— TASK DATA —
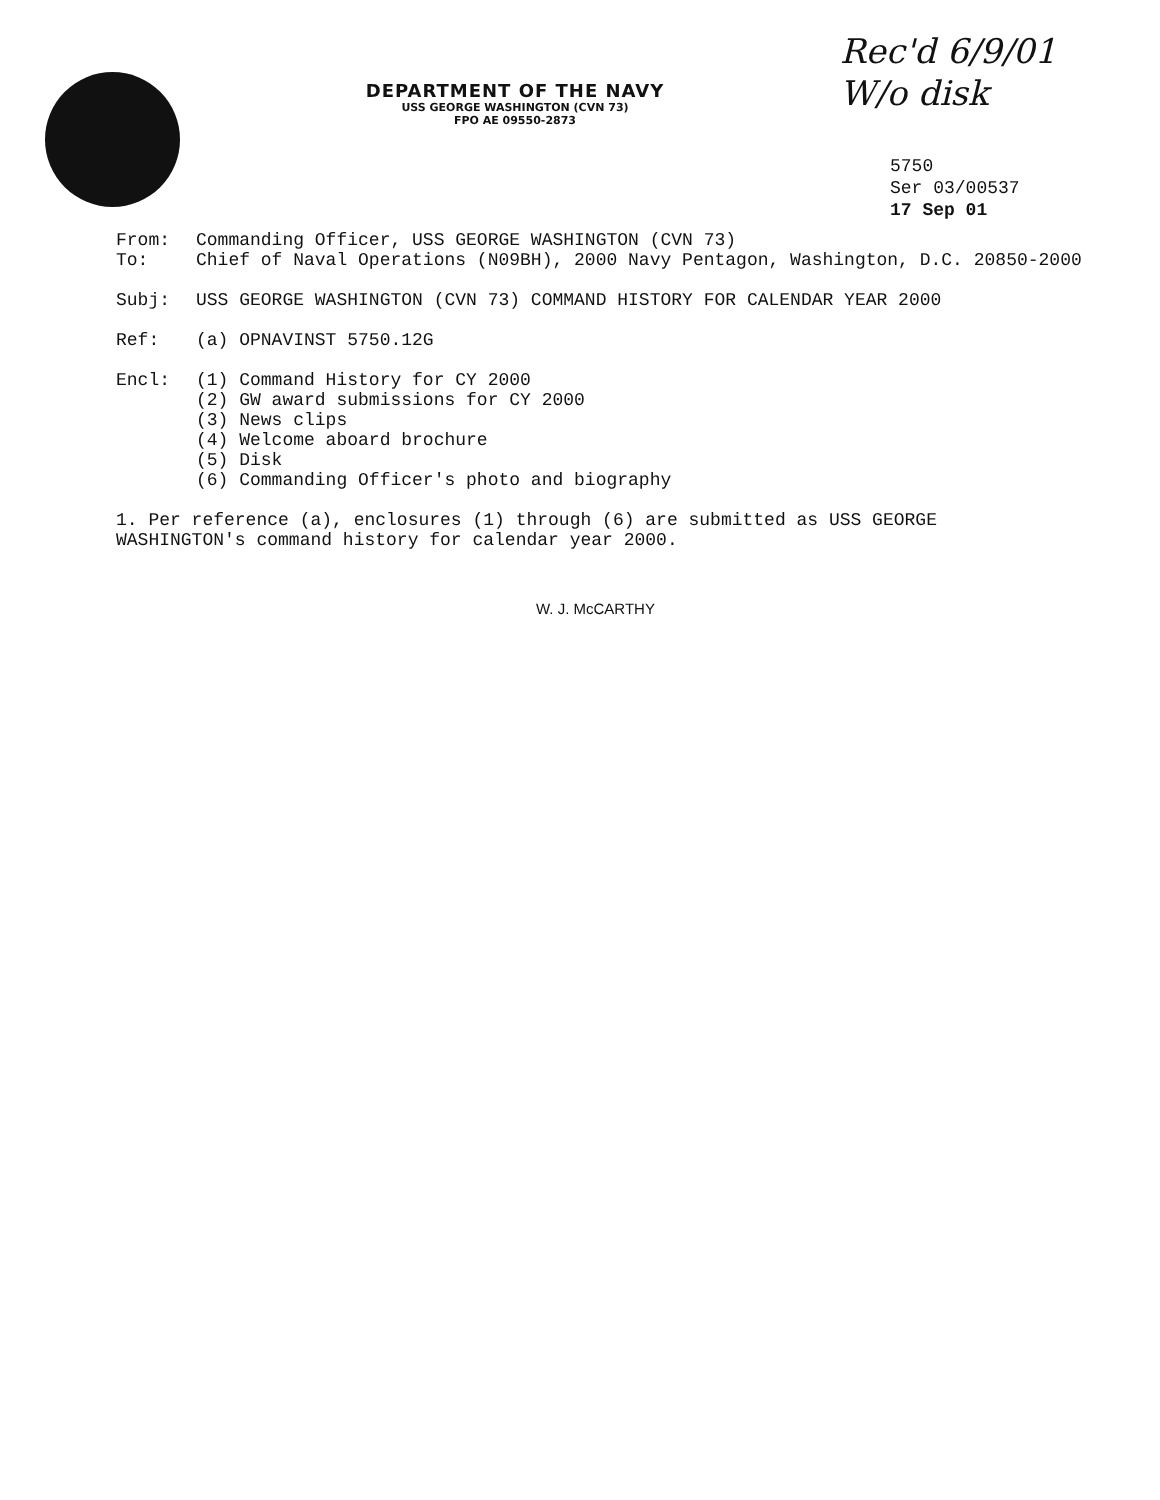DEPARTMENT OF THE NAVY
USS GEORGE WASHINGTON (CVN 73)
FPO AE 09550-2873
Rec'd 6/9/01
W/o disk
5750
Ser 03/00537
17 Sep 01
From: Commanding Officer, USS GEORGE WASHINGTON (CVN 73)
To: Chief of Naval Operations (N09BH), 2000 Navy Pentagon, Washington, D.C. 20850-2000
Subj: USS GEORGE WASHINGTON (CVN 73) COMMAND HISTORY FOR CALENDAR YEAR 2000
Ref: (a) OPNAVINST 5750.12G
Encl: (1) Command History for CY 2000
(2) GW award submissions for CY 2000
(3) News clips
(4) Welcome aboard brochure
(5) Disk
(6) Commanding Officer's photo and biography
1. Per reference (a), enclosures (1) through (6) are submitted as USS GEORGE WASHINGTON's command history for calendar year 2000.
W. J. McCARTHY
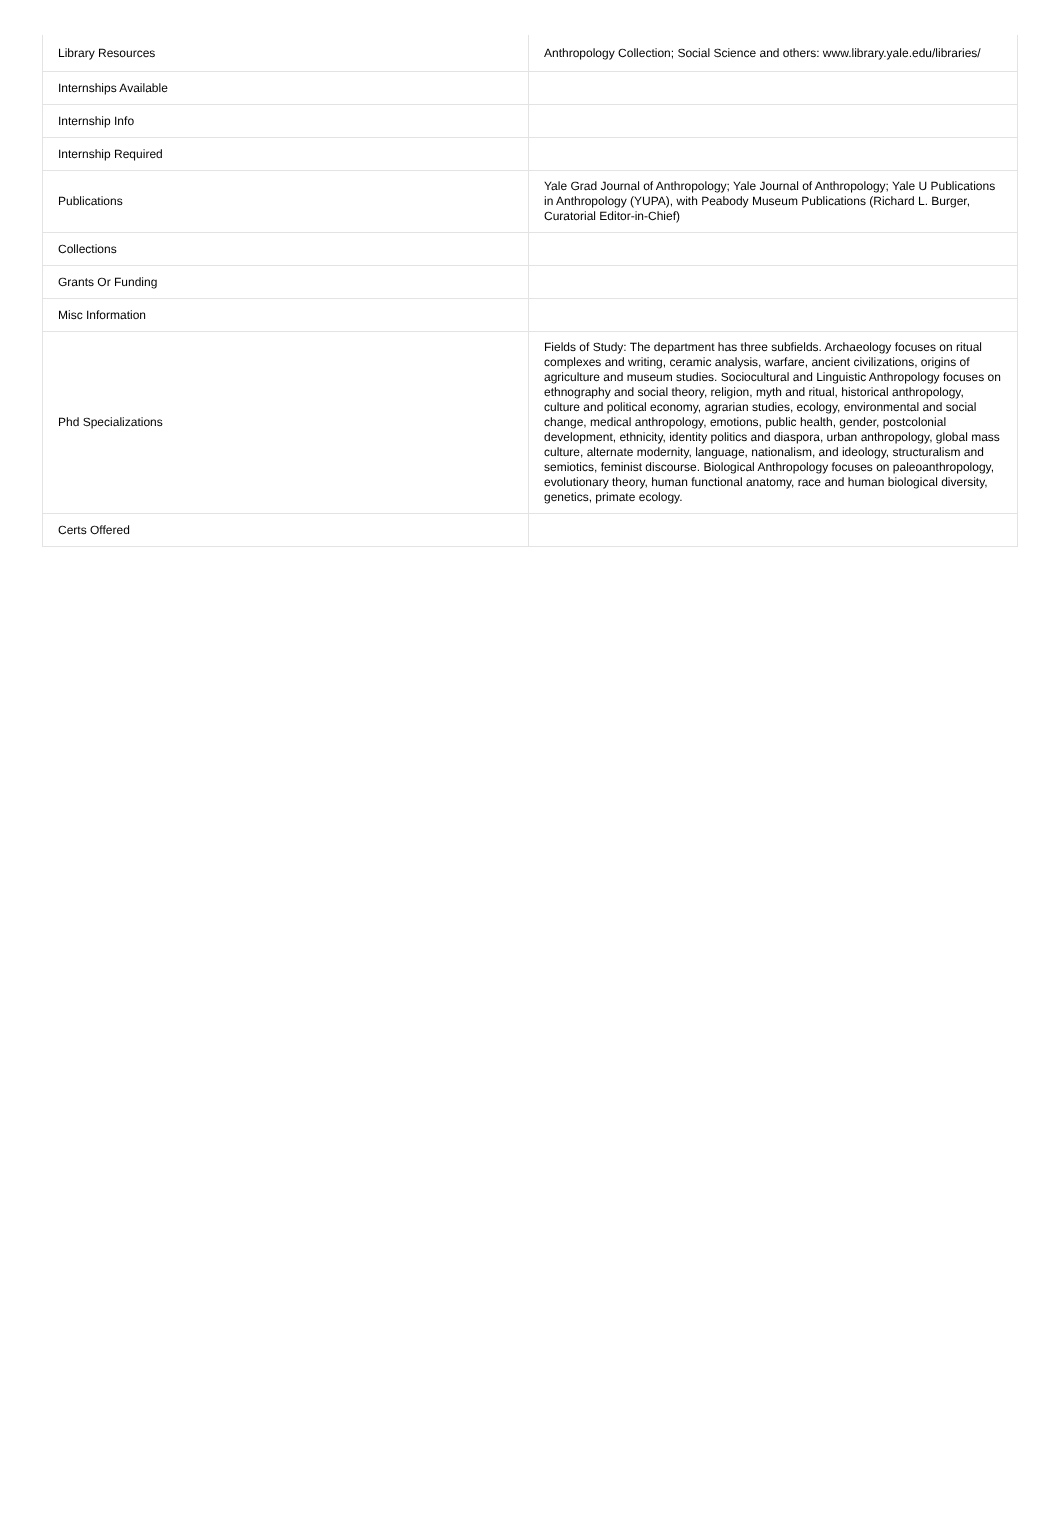| Library Resources | Anthropology Collection; Social Science and others: www.library.yale.edu/libraries/ |
| Internships Available | |
| Internship Info | |
| Internship Required | |
| Publications | Yale Grad Journal of Anthropology; Yale Journal of Anthropology; Yale U Publications in Anthropology (YUPA), with Peabody Museum Publications (Richard L. Burger, Curatorial Editor-in-Chief) |
| Collections | |
| Grants Or Funding | |
| Misc Information | |
| Phd Specializations | Fields of Study: The department has three subfields. Archaeology focuses on ritual complexes and writing, ceramic analysis, warfare, ancient civilizations, origins of agriculture and museum studies. Sociocultural and Linguistic Anthropology focuses on ethnography and social theory, religion, myth and ritual, historical anthropology, culture and political economy, agrarian studies, ecology, environmental and social change, medical anthropology, emotions, public health, gender, postcolonial development, ethnicity, identity politics and diaspora, urban anthropology, global mass culture, alternate modernity, language, nationalism, and ideology, structuralism and semiotics, feminist discourse. Biological Anthropology focuses on paleoanthropology, evolutionary theory, human functional anatomy, race and human biological diversity, genetics, primate ecology. |
| Certs Offered | |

— WHAT IS REQUIRED —
Track down every line in the entries that includes the string "Chief", and copy it.

— OUTPUT FOR THIS EXERCISE —
To: Chief of Naval Operations (N09BH), 2000 Navy Pentagon, Washington, D.C. 20850-2000
| Publications | Yale Grad Journal of Anthropology; Yale Journal of Anthropology; Yale U Publications in Anthropology (YUPA), with Peabody Museum Publications (Richard L. Burger, Curatorial Editor-in-Chief) |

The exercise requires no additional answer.